So you’ve decided to purchase your first home or maybe you’re ready to upgrade to a new one. Here are a few things to keep in mind before you take that next step.
1. Get a Pre-Approval
Get in touch with your mortgage broker before you start shopping for your new home. Make sure your finances are in order to purchase the new property. Many things could have changed since your last purchase or pre-approval – maybe you purchased or leased a new vehicle, you took on additional debt, your credit score could have changed for better or worse. All these things will come into play when getting approved for a new mortgage.
2. Have Your Deposit Ready
You will need an upfront cash deposit when you make an offer on a property. This can range from a few thousand dollars to 5% of the purchase price. The deposit will be held in the listing brokerage trust account until the final closing and applied towards the purchase. You should try and have at least 20% saved as a down payment to avoid CMHC premiums.
3. Additional Closing Costs
You should have additional funds set aside for the various closing costs in addition to the down payment funds. These include the Land Transfer Tax, Legal Fees, Appraisal Fees, Inspections, and Moving Expenses. If your mortgage term is not up on your existing property, you should take into account any penalties involved to break the mortgage. Also, check to see if you’re able to port the existing mortgage to the new property.
4. Get In Touch With Your Lawyer
If you don’t know a lawyer that specializes in real estate, I suggest you ask your realtor to recommend a few and choose the one you’d like to use for the purchase. There are times when a lawyer may be required when reviewing the offer to make sure there are no surprises at the time of closing.
5. Find a Good Home Inspector
The home inspection should be a standard condition on an offer.

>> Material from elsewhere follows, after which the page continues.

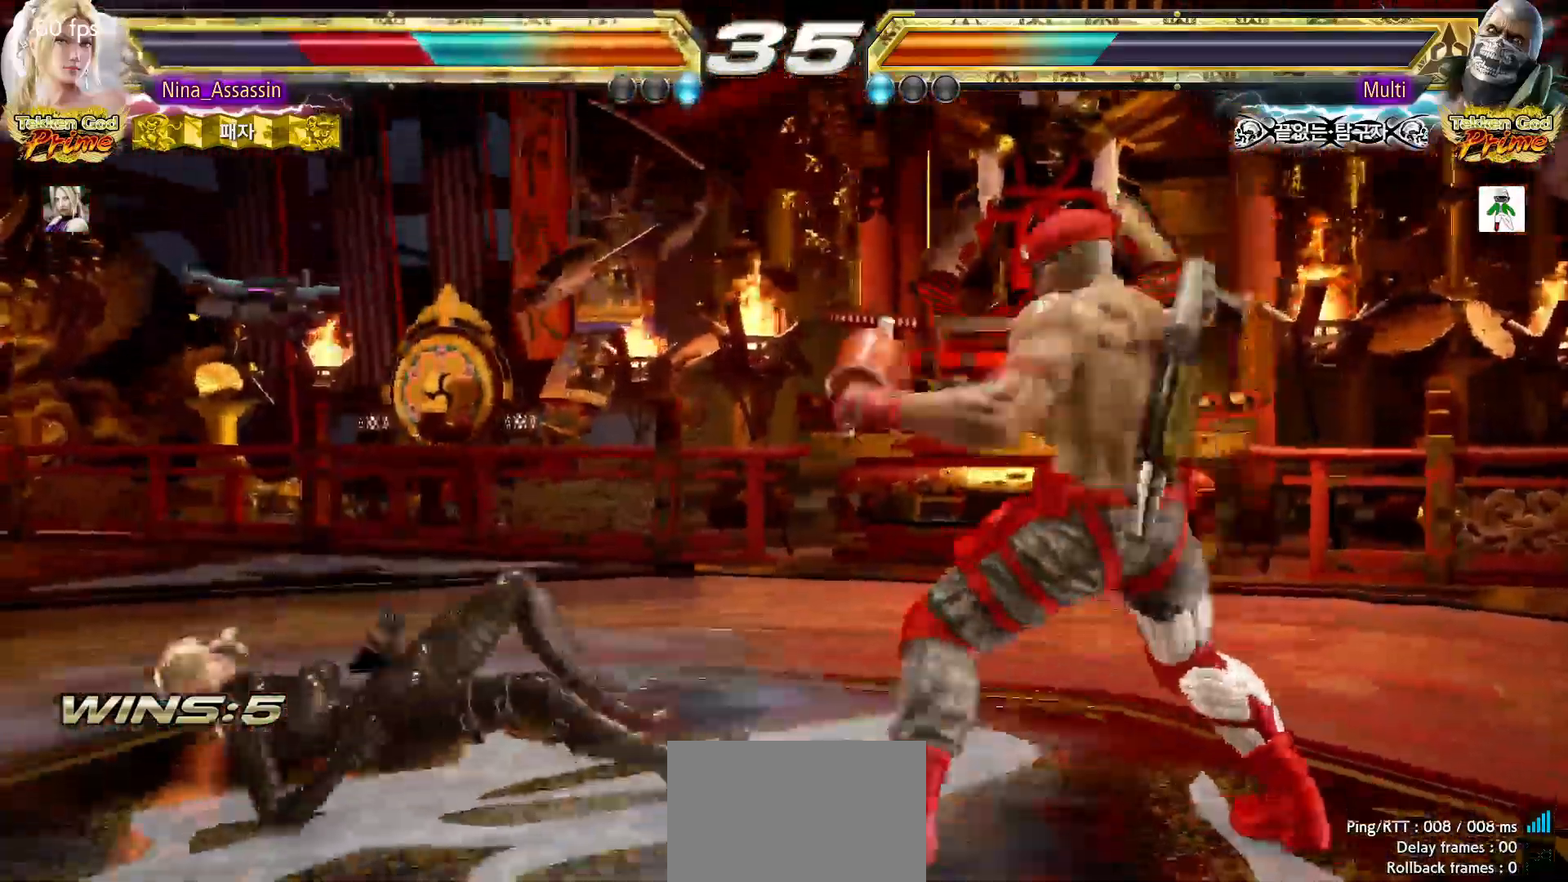
{"dt_ms": 500, "buttons": [], "left_stick": "center"}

I would highly recommend getting an inspection done, especially on the purchase of a house. You will usually have 5 days to waive this condition, so make sure you have a home inspector ready to go. The inspection can cost up to $500, but it can save you thousands of dollars if there is a MAJOR problem that is discovered during the inspection – at which point you can decide to not go ahead with the purchase or open the lines of communication to re-negotiate the offer.